Karen Chronister spoke on behalf of former fellow teacher, Susie Midlam, whose niece, Amy Midlam, was in attendance.
“I knew she was not as tough as she wanted people to think,” Chronister said of Midlam. “She was my colleague, but she was much more than that. I was privileged to see a side of Susie that many people did not. We had a lot of fun together over the years. I knew her since we moved to Ohio in June 1984 and saw her just a few days before she left this earth for her heavenly home at the early age of 59 in July 2013.”

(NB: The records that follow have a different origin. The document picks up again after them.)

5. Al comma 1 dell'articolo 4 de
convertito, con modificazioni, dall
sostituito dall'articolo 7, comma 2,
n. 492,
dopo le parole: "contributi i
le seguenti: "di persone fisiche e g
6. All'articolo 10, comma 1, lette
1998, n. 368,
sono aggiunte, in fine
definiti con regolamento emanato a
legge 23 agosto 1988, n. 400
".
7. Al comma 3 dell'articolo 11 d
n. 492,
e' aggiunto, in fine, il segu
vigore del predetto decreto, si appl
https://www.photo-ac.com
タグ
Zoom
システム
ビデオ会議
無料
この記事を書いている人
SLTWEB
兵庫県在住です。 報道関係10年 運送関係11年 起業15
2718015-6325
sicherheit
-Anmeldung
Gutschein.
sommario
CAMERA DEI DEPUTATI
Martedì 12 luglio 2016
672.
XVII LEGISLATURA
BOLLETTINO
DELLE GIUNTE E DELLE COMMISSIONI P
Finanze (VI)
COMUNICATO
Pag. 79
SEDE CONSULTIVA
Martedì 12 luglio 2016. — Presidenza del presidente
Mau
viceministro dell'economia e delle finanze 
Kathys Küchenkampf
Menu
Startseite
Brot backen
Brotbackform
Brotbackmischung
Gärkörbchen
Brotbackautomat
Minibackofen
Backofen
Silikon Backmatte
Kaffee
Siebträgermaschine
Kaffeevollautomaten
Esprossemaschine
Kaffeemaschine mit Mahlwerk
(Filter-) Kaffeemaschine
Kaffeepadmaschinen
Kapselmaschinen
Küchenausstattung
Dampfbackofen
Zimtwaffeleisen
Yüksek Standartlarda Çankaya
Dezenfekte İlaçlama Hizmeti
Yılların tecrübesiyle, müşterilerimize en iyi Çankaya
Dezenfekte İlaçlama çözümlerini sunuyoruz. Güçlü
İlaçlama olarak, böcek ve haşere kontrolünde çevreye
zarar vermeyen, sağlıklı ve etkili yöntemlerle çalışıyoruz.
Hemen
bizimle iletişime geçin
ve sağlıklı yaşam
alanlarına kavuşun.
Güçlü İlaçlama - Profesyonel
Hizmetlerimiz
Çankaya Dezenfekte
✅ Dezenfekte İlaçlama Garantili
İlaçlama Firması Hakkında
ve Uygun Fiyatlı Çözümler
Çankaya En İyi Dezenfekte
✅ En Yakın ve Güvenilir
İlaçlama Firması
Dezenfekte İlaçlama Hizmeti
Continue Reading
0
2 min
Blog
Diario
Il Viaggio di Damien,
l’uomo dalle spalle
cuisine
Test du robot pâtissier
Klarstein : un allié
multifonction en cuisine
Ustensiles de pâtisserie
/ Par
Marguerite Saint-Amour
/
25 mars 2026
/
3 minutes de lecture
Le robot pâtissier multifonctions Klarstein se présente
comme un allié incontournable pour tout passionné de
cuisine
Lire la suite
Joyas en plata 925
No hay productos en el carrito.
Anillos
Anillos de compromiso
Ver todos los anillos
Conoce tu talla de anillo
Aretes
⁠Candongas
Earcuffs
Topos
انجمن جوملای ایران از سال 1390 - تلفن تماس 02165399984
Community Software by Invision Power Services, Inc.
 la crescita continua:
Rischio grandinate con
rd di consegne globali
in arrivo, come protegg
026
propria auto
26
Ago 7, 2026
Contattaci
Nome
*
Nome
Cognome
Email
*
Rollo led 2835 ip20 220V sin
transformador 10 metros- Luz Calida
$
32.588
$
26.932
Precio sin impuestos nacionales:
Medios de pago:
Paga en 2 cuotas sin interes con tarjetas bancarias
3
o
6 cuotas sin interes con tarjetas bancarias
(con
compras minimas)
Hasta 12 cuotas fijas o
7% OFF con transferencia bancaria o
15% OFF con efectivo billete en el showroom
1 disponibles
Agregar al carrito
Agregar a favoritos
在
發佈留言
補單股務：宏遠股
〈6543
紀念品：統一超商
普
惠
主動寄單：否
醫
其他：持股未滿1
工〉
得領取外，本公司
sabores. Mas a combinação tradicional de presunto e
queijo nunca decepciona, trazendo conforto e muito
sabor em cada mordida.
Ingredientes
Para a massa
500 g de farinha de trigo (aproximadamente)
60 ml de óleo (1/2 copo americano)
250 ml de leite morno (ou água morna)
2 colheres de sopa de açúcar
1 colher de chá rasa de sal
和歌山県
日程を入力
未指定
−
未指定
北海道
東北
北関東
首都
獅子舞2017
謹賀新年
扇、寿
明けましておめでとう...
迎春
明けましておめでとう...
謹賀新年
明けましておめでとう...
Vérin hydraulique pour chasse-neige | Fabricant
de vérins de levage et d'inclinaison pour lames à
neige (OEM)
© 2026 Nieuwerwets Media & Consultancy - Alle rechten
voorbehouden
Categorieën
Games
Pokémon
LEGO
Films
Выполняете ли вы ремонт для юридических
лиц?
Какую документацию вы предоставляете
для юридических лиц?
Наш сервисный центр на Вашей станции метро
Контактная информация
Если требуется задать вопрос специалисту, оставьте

She went on, “Miss Midlam was a caring teacher, worked hard to provide the best education possible for her students. She loved kids and sometimes acted like a kid herself. Her laughter was infectious. She could often be heard laughing with her students.”
According to Chronister, Midlam was a gift-giver, giving to both students and colleagues, and she was a true friend.
“Even though we did not always agree with each other, I always knew I could count on her friendship and support,” she said. “As we dedicate this bench in her memory, I ask that you remember her as a dedicated, caring teacher and friend and, as she would say, ‘Have a peachy keen day.’”
A video was also shown before students were dismissed to their classes.